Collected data

######

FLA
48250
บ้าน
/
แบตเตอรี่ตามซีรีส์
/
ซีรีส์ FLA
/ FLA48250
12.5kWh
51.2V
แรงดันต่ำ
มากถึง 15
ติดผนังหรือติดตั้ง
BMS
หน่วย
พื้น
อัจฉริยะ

######

Write every entry out again exactly.

FLA
48250
บ้าน
/
แบตเตอรี่ตามซีรีส์
/
ซีรีส์ FLA
/ FLA48250
12.5kWh
51.2V
แรงดันต่ำ
มากถึง 15
ติดผนังหรือติดตั้ง
BMS
หน่วย
พื้น
อัจฉริยะ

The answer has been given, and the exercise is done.